L'AIE revoit à la hausse ses prévisions concernant la demande mondiale de pétrole en 2021

L'Agence internationale de l'énergie estime qu'en 2021, la consommation moyenne sera de 96,7 millions de barils par jour
Installation pétrolière de Saudi Aramco à Abqaiq, en Arabie saoudite, le 12 octobre 2019

REUTERS/MAXIM SHEMETOV  -   Installation pétrolière de Saudi Aramco à Abqaiq, en Arabie saoudite, le 12 octobre 2019

L'Agence internationale de l'énergie (AIE) a revu mercredi à la hausse ses prévisions concernant la demande mondiale de pétrole pour cette année en raison de meilleures attentes en matière de reprise économique, notamment aux États-Unis et en Chine.

Dans son rapport mensuel sur le marché pétrolier publié mercredi, l'AIE estime qu'en 2021 seront consommés en moyenne 96,7 millions de barils par jour, soit 230 000 barils par jour de plus que ce qu'elle avait prévu en mars.

Après la baisse historique de 8,7 millions de barils par jour en 2021, le monde absorbera 5,7 millions de barils supplémentaires par jour cette année.

L'agence justifie cette correction par les nouvelles perspectives économiques présentées au début du mois par le Fonds monétaire international (FMI), qui prévoit une augmentation du produit intérieur brut mondial de 6 % en 2021 et de 4,4 % en 2022.

Cela, bien qu'elle reconnaisse qu'il existe des inquiétudes quant à la force de la reprise face au pic des cas de COVID en Europe et dans d'autres grands pays consommateurs comme le Brésil et l'Inde, qui se trouvent dans une situation épidémique délicate.

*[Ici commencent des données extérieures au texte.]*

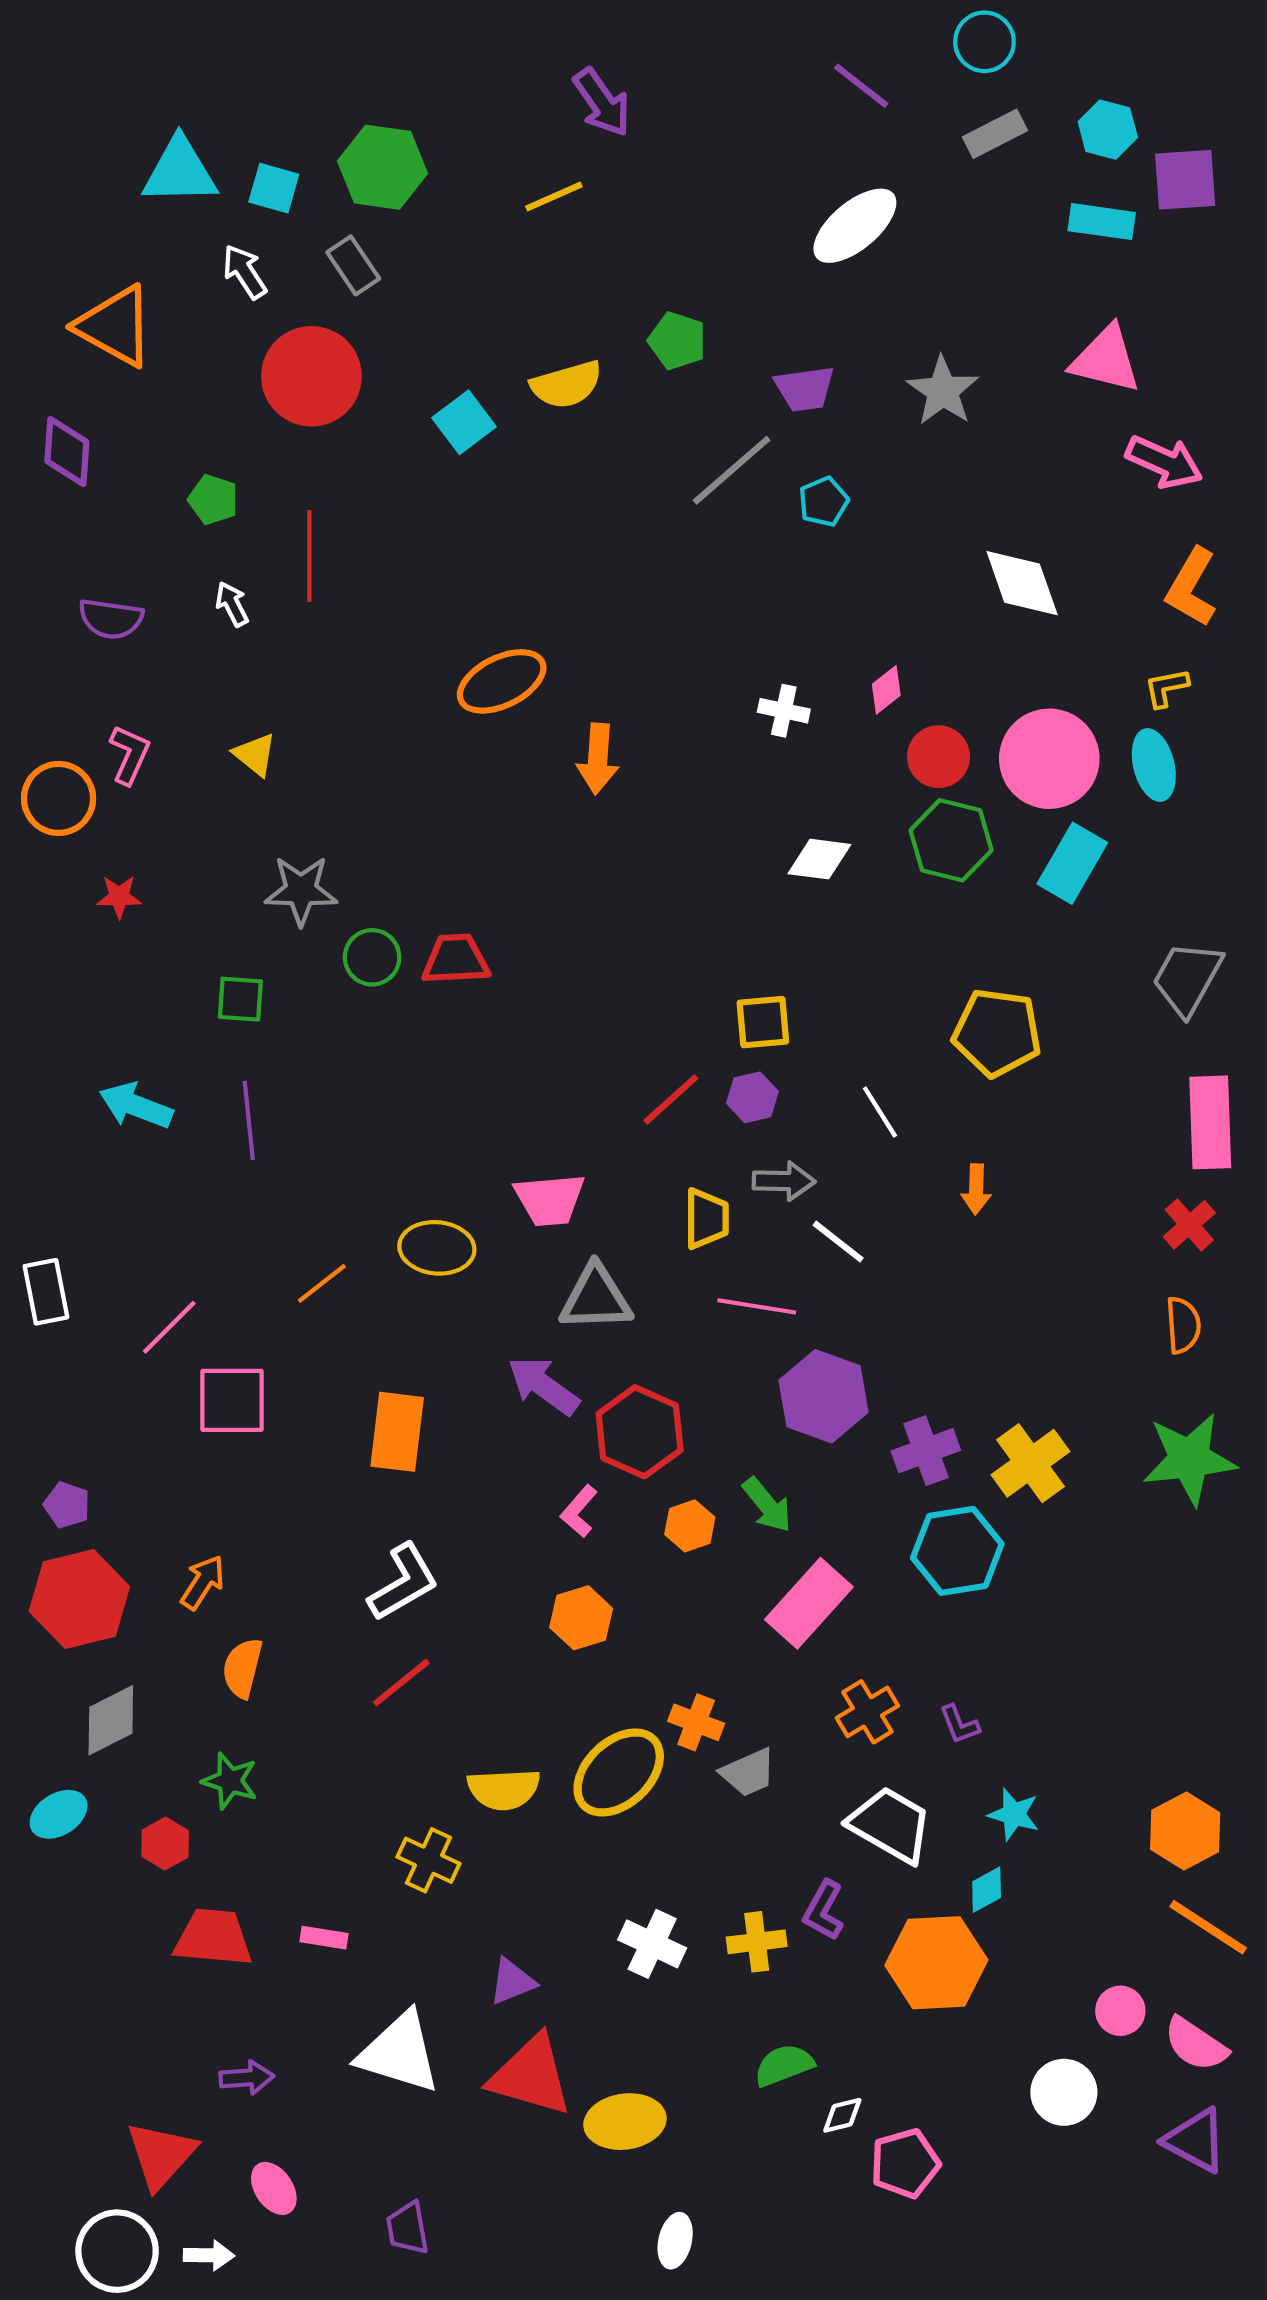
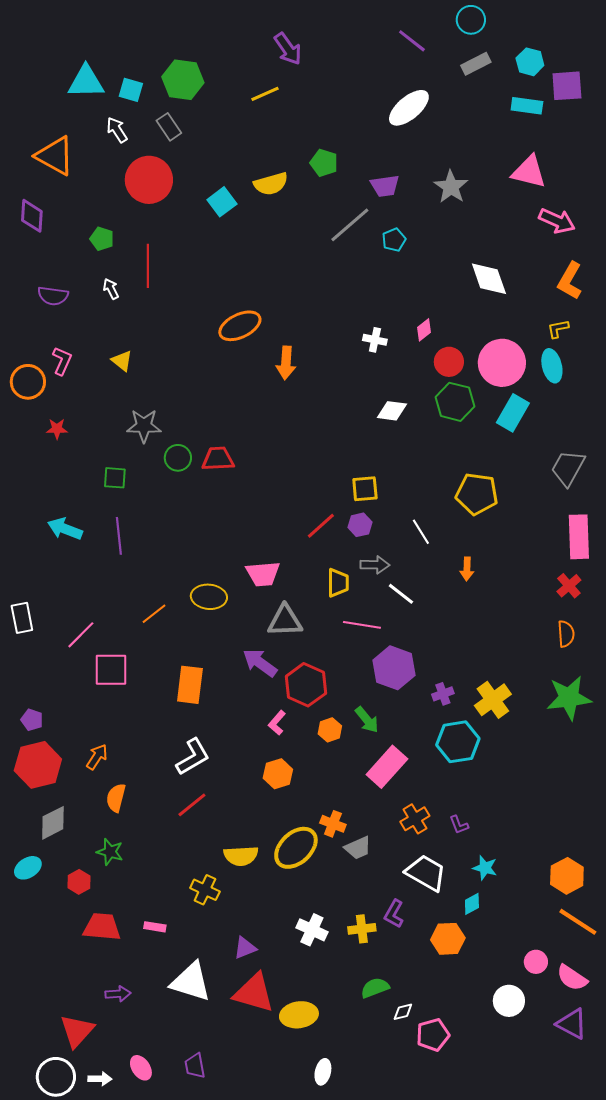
purple cross: (926, 1451) -> (443, 694), size x0.7
orange hexagon: (936, 1963) -> (448, 939), size x0.7
pink ellipse: (274, 2188) -> (141, 1068), moved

La demande mondiale de pétrole brut a fortement augmenté, soit 1,7 million de barils par jour de plus qu'en février, grâce notamment aux États-Unis, qui sont à l'origine des trois quarts de ce chiffre.

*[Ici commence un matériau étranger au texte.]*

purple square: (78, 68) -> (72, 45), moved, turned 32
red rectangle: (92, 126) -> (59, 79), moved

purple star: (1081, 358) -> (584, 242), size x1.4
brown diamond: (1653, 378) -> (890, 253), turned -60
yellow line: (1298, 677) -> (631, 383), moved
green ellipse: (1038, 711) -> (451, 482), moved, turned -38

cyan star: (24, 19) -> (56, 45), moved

L'AIE estime qu'en avril, il y aura une nouvelle augmentation de la quantité de pétrole brut mise sur le marché, principalement en provenance des États-Unis et du Brésil.

Dans le même temps, les membres de l'Organisation des pays exportateurs de pétrole (OPEP) et ses partenaires continuent de restreindre les flux, bien qu'ils aient convenu de les augmenter progressivement à partir de mai, avec 2,1 millions de barils supplémentaires par jour entre ce mois et juillet.

Les réductions d'environ 8 millions de barils par jour opérées par le groupe au cours du premier trimestre ont entraîné une diminution des énormes réserves constituées dans le monde entier l'année dernière, lorsque la demande s'est effondrée à la suite de la crise du COVID.

En février, les stocks des membres de l'OCDE ont baissé de 55,8 millions de barils par jour pour atteindre 2 977 millions de barils, mais ils restent supérieurs de 94 millions de barils à ceux de l'année précédente.

Les auteurs du rapport notent que les prix du pétrole sont redescendus des sommets qu'ils avaient atteints à la mi-mars et soulignent qu'ils pourraient subir de nouvelles pressions dans les mois à venir, dans un contexte de hausse de la consommation.

Mais ils insistent sur le fait qu'il n'y a pas de risque de problèmes d'approvisionnement étant donné qu'en juillet, l'OPEP et ses partenaires, même s'ils ont augmenté leurs contributions comme ils l'ont annoncé, auront une marge de production excédentaire d'environ 6 millions de barils par jour.